Alex was ook kort in zijn uitleg. Maar van al die Engelsen had hij er een kwaliteit bij. Een enkele keer ontpopte hij zich als een waar psycholoog. Ik verhaal er over omdat het mijn methode ondersteunt. Het was ook de enige keer dat hij dat gedaan heeft. Het gaat over het genoemde stuk. Het was de laatste repetitie. Er was voor wat publiek gezorgd. In een lange zin van mijn tegenspeler geef ik een enthousiaste schreeuw ondersteund door een rare beweging. De mensen lagen dubbel.
Na afloop overlaadde hij me met complimenten, vond dat deze uitschieter absolutely marvelous was en me enthousiast vroeg waarom ik dat gedaan had. En ik even enthousiast antwoordde: ”Zomaar.”
Van zijn, wel zeer korte reactie bevroor ik haast: “Keep it out.” Weg d’r mee dus. Pas de volgende dag nam hij me even apart. Iets van een samenzwering had het; sprak heel gearticuleerd: “Bij wat je gisteren deed, waren je stem, je beweging en het moment, tot in de perfectie goed. Je intuïtie was de drijfveer. Maar de tweede keer is het geen intuïtie meer; geef je een kopie er van. En is een kopie niet altijd minder dan het origineel? Elke keer zal je die schreeuw ietsje meer overdrijven; om toch weer die zelfde lach te krijgen. En bij de zoveelste voorstelling is die zo groot geworden dat het publiek je niet een lach, maar een bleek applausje geeft, omdat je er zo duidelijk naar vraagt. Maar je goodwill heb je voor enkele minuten verspeeld. Soms zijn dat er wel tien”
Het was een meesterlijk uitleg. Hij zei nog dat ik het in de try-outs mocht proberen. Maar dat deed ik niet, ik had het begrepen, honderd procent. Het was ook het moment dat ik besloot me nog alleen met dit genre bezig te houden. Goeie vent was het.

Over Pjotr Sjarov

Goeie vent. Dat kan ook van deze Russische gigant gezegd worden. Wat de techniek betreft, heb ik alles van Alexander Doré geleerd. Maar er ontbrak wat aan. Toch. En dat leerde ik van deze bejaarde maestro. Van hem heb ik les gehad op de Toneelschool. Ze waren ronduit geweldig, die lessen. En, vraagteken-vaagteken: ik vergat ze! Hoe dat gekomen is? Voor de buitenstaander raadselachtig. Voor de insider minder. Een schoolvoorbeeld van verdringing.
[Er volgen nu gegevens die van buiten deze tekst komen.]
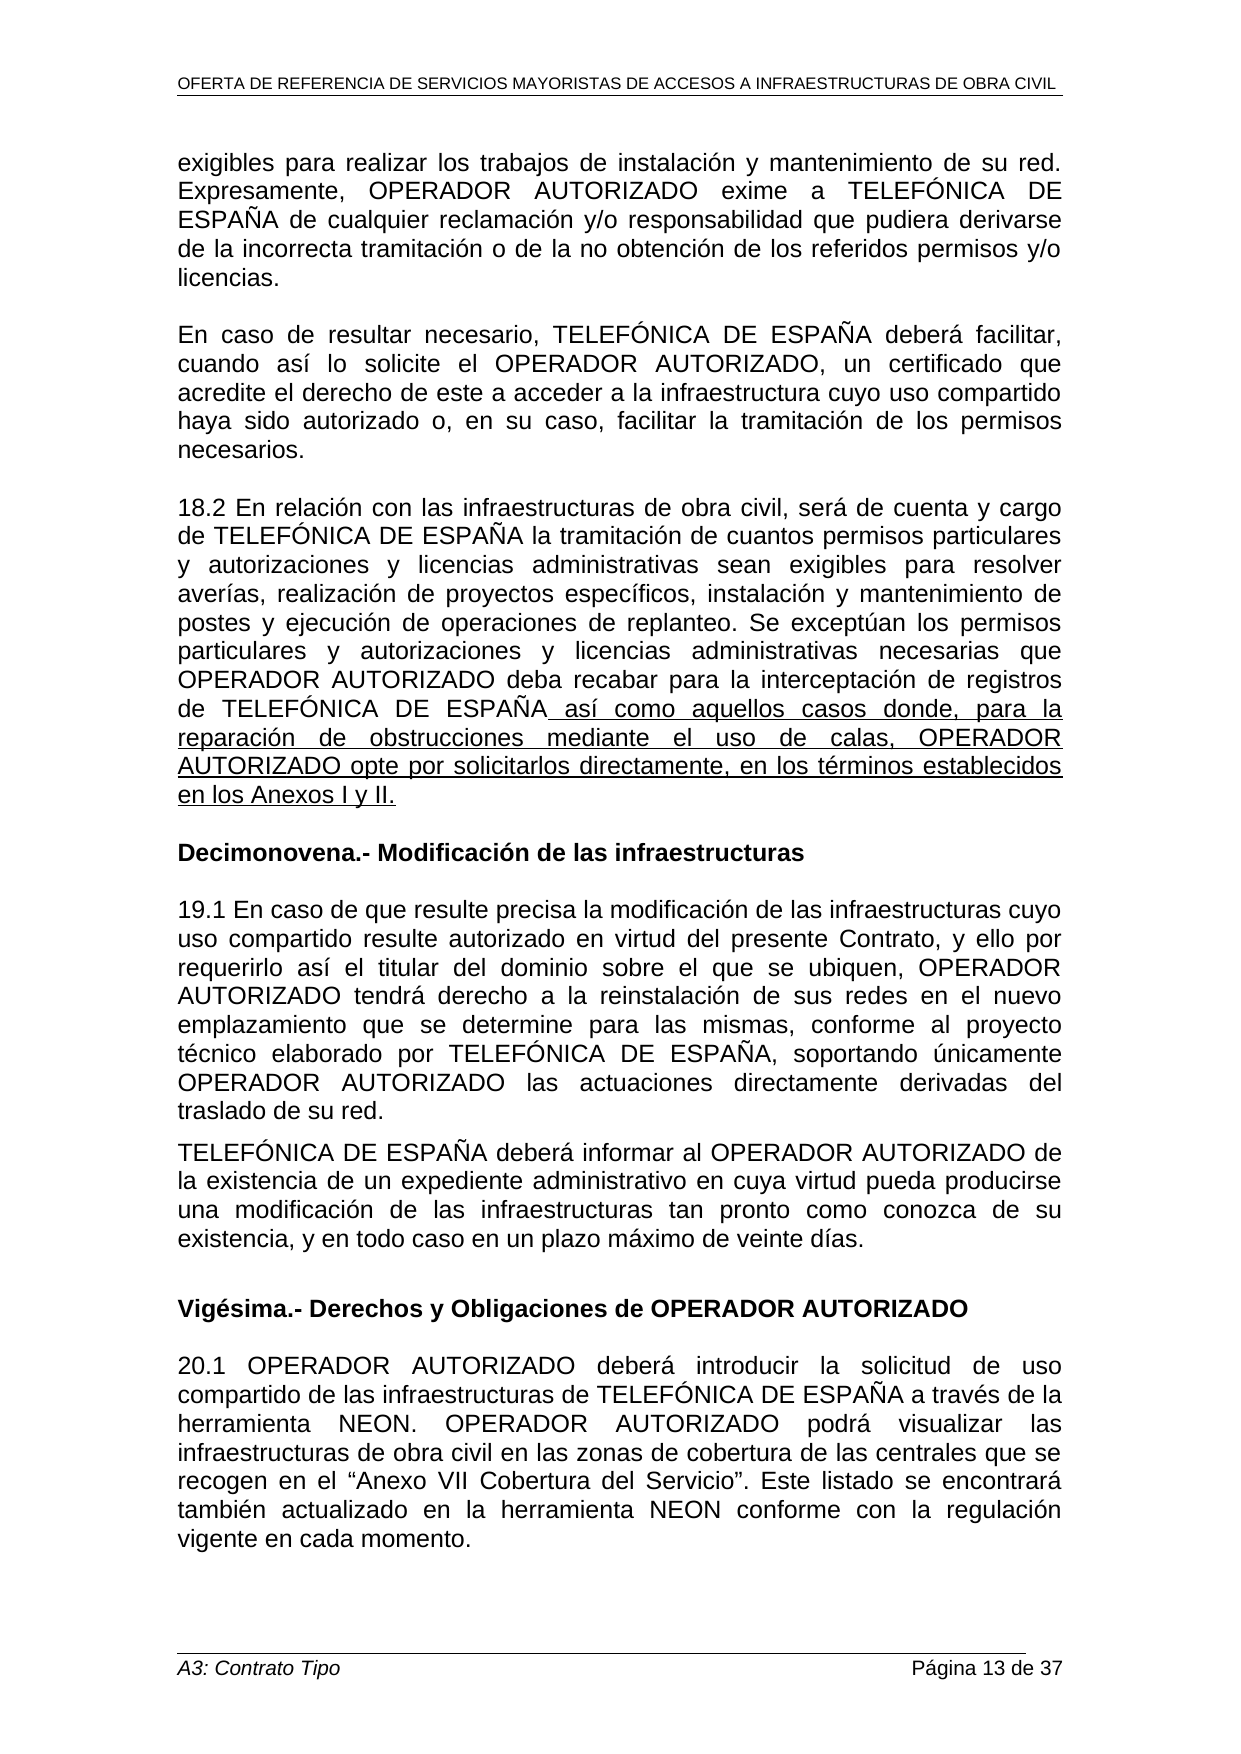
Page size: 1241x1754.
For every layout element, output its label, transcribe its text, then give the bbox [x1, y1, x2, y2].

text 20.1 OPERADOR AUTORIZADO deberá introducir la solicitud de uso compartido de las infraestructuras de TELEFÓNICA DE ESPAÑA a través de la herramienta NEON. OPERADOR AUTORIZADO podrá visualizar las infraestructuras de obra civil en las zonas de cobertura de las centrales que se recogen en el “Anexo VII Cobertura del Servicio”. Este listado se encontrará también actualizado en conforme con la regulación vigente en cada momento. [177, 1351, 1063, 1553]
text TELEFÓNICA DE ESPAÑA deberá informar al OPERADOR AUTORIZADO de la existencia de un expediente administrativo en cuya virtud pueda producirse una modificación de las infraestructuras tan pronto como conozca de su existencia, y en todo caso en un plazo máximo de veinte días. [177, 1138, 1063, 1253]
text 18.2 En relación con las infraestructuras de obra civil, será de cuenta y cargo de TELEFÓNICA DE ESPAÑA la tramitación de cuantos permisos particulares y autorizaciones y licencias administrativas sean exigibles para resolver averías, realización de proyectos específicos, instalación y mantenimiento de postes y ejecución de operaciones de replanteo. Se exceptúan los permisos particulares y autorizaciones y licencias administrativas necesarias que OPERADOR AUTORIZADO deba recabar para la interceptación de registros de TELEFÓNICA DE ESPAÑA así como aquellos casos donde, para la reparación de obstrucciones mediante el uso de calas, OPERADOR AUTORIZADO opte por solicitarlos directamente, en los términos establecidos en los Anexos I y II. [177, 493, 1063, 748]
text 18.2 En relación con las infraestructuras de obra civil, será de cuenta y cargo de TELEFÓNICA DE ESPAÑA la tramitación de cuantos permisos particulares y autorizaciones y licencias administrativas sean exigibles para resolver averías, realización de proyectos específicos, instalación y mantenimiento de postes y ejecución de operaciones de replanteo. Se exceptúan los permisos particulares y autorizaciones y licencias administrativas necesarias que OPERADOR AUTORIZADO deba recabar para la interceptación de registros de TELEFÓNICA DE ESPAÑA así como aquellos casos donde, para la reparación de obstrucciones mediante el uso de calas, OPERADOR AUTORIZADO opte por solicitarlos directamente, en los términos establecidos en los Anexos I y II. [177, 749, 1063, 776]
text 19.1 En caso de que resulte precisa la modificación de las infraestructuras cuyo uso compartido resulte autorizado en virtud del presente Contrato, y ello por requerirlo así el titular del dominio sobre el que se ubiquen, OPERADOR AUTORIZADO tendrá derecho a la reinstalación de sus redes en el nuevo emplazamiento que se determine para las mismas, conforme al proyecto técnico elaborado por TELEFÓNICA DE ESPAÑA, soportando únicamente OPERADOR AUTORIZADO las actuaciones directamente derivadas del traslado de su red. [177, 895, 1063, 1125]
subtitle Vigésima.- Derechos y Obligaciones de OPERADOR AUTORIZADO [177, 1294, 1063, 1323]
subtitle Decimonovena.- Modificación de las infraestructuras [177, 838, 1063, 866]
text 18.2 En relación con las infraestructuras de obra civil, será de cuenta y cargo de TELEFÓNICA DE ESPAÑA la tramitación de cuantos permisos particulares y autorizaciones y licencias administrativas sean exigibles para resolver averías, realización de proyectos específicos, instalación y mantenimiento de postes y ejecución de operaciones de replanteo. Se exceptúan los permisos particulares y autorizaciones y licencias administrativas necesarias que OPERADOR AUTORIZADO deba recabar para la interceptación de registros de TELEFÓNICA DE ESPAÑA así como aquellos casos donde, para la reparación de obstrucciones mediante el uso de calas, OPERADOR AUTORIZADO opte por solicitarlos directamente, en los términos establecidos en los Anexos I y II. [177, 777, 1063, 809]
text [177, 148, 1063, 291]
text En caso de resultar necesario, TELEFÓNICA DE ESPAÑA deberá facilitar, cuando así lo solicite el OPERADOR AUTORIZADO, un certificado que acredite el derecho de este a acceder a la infraestructura cuyo uso compartido haya sido autorizado o, en su caso, facilitar la tramitación de los permisos necesarios. [177, 320, 1063, 464]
Mijn Toneelschooljaren waren niet de gelukkigste.
Bij alles wat je daar moest leren, moest spelen en moest weten, slingerde het zwaard van Damocles dreigend boven je. Als je niet goed genoeg was, lag je d’r vanaf. Met hoeveel we in klas-1 begonnen weet ik niet meer; eindexamen deden we met z’n vieren. Daar kwam bij – was het een gevolg van de oorlog? – dat ik hersenbeschadiging had opgelopen. Mijn korte memorie was kapot. Ik kon dus slecht leren. Ik heb wat af moeten liegen bij de spelleraren als ik mijn tekst weer niet kende.

Terug naar Sjarov. Laatste in leven-zijnde leerling van de legendarische toneelvernieuwer Konstantin Stanislavski. Hij gaf les aan de twee hoogste klassen. En wij, van de eerste klas mochten kijken en luisteren. Overdag regisseerde hij een van de grote gezelschappen, ’s-avonds was hij op de Toneelschool.
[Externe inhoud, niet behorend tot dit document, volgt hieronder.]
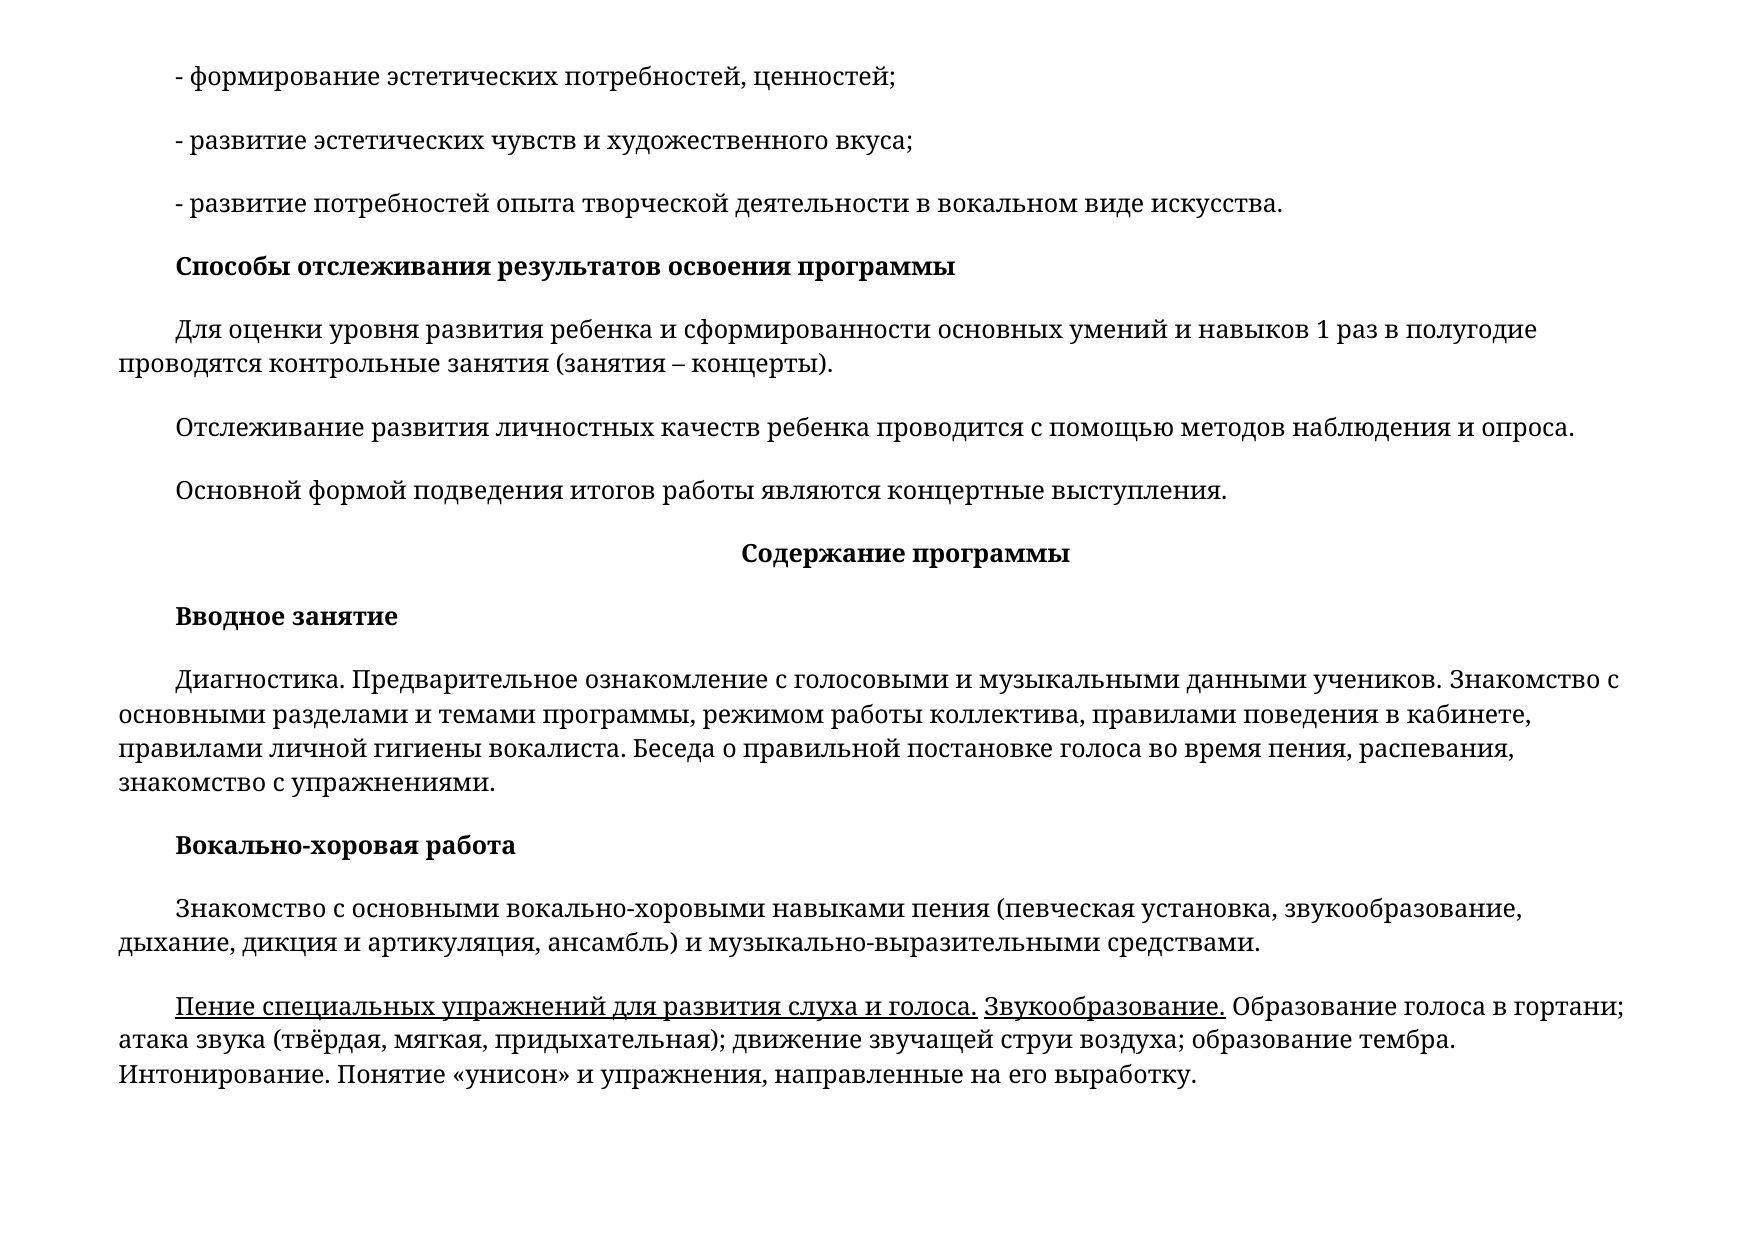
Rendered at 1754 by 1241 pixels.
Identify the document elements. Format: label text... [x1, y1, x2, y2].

text Для оценки уровня развития ребенка и сформированности основных умений и навыков 1 раз в полугодие проводятся контрольные занятия (занятия – концерты). [118, 312, 1636, 380]
text Способы отслеживания результатов освоения программы [118, 249, 1636, 283]
text - формирование эстетических потребностей, ценностей; [175, 59, 1636, 93]
text Диагностика. Предварительное ознакомление с голосовыми и музыкальными данными учеников. Знакомство с основными разделами и темами программы, режимом работы коллектива, правилами поведения в кабинете, правилами личной гигиены вокалиста. Беседа о правильной постановке голоса во время пения, распевания, знакомство с упражнениями. [118, 662, 1636, 798]
text Основной формой подведения итогов работы являются концертные выступления. [118, 472, 1636, 507]
text Знакомство с основными вокально-хоровыми навыками пения (певческая установка, звукообразование, дыхание, дикция и артикуляция, ансамбль) и музыкально-выразительными средствами. [118, 891, 1636, 959]
text Вводное занятие [118, 599, 1636, 633]
text - развитие потребностей опыта творческой деятельности в вокальном виде искусства. [175, 186, 1636, 219]
text - развитие эстетических чувств и художественного вкуса; [175, 122, 1636, 156]
text Вокально-хоровая работа [118, 828, 1636, 862]
text Отслеживание развития личностных качеств ребенка проводится с помощью методов наблюдения и опроса. [118, 409, 1636, 443]
text Содержание программы [118, 536, 1636, 570]
text Пение специальных упражнений для развития слуха и голоса. Звукообразование. Образование голоса в гортани; атака звука (твёрдая, мягкая, придыхательная); движение звучащей струи воздуха; образование тембра. Интонирование. Понятие «унисон» и упражнения, направленные на его выработку. [118, 988, 1636, 1090]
Werkelijk, ik zoog alles wat Alex mij vertelde in me op, maar voelde bij vlagen dat daar iets aan ontbrak. Het gebeurde zelfs tijdens het spelen. Kon het niet omschrijven. Ik zocht in alle mogelijke richtingen, met nul als resultaat.
Bizar. Omdat ik toevallig over mijn radiootje de naam Sjarov hoorde, had ik zijn lessen gelijk op mijn netvlies. Als je mijn methode gelezen hebt zal het duidelijk worden hoe belangrijk deze bejaarde Rus is geweest.
Het eerste dat ik ‘zag gebeuren’ was dat ik hem weer met zijn leerlingen om de tafel zag zitten. Dat ze dat heel lang deden en dat ze echt spéélden. Dat ze het script al heel gauw van zich weg moesten schuiven; bij uitzondering mochten inzien. Ik zag weer hun gezichten en de bewegingen van het bovenlichaam. Dat die met de dag expressiever oogden. In mijn herinnering hoorde ik hem weer “stop” roepen met die donkerbruine stem en dat ze het fragment weer opnieuw moesten spelen; voor de zoveelste keer. Ja echt, om de tafel hoor! Weer klonk in mijn gedachte zijn “Gut aber nein…zurück.” Weer zag ik hoe bij de leerlingen het zweet van de gezichten droop, maar ook dat de verschillende karakters zichtbaar werden; als vanzelf. Zonder hij daar iets over zei. En dat ik daar waanzinnig enthousiast over was. Wist dat ik daar later profijt van zou hebben…Ik voelde het. Ik wist het.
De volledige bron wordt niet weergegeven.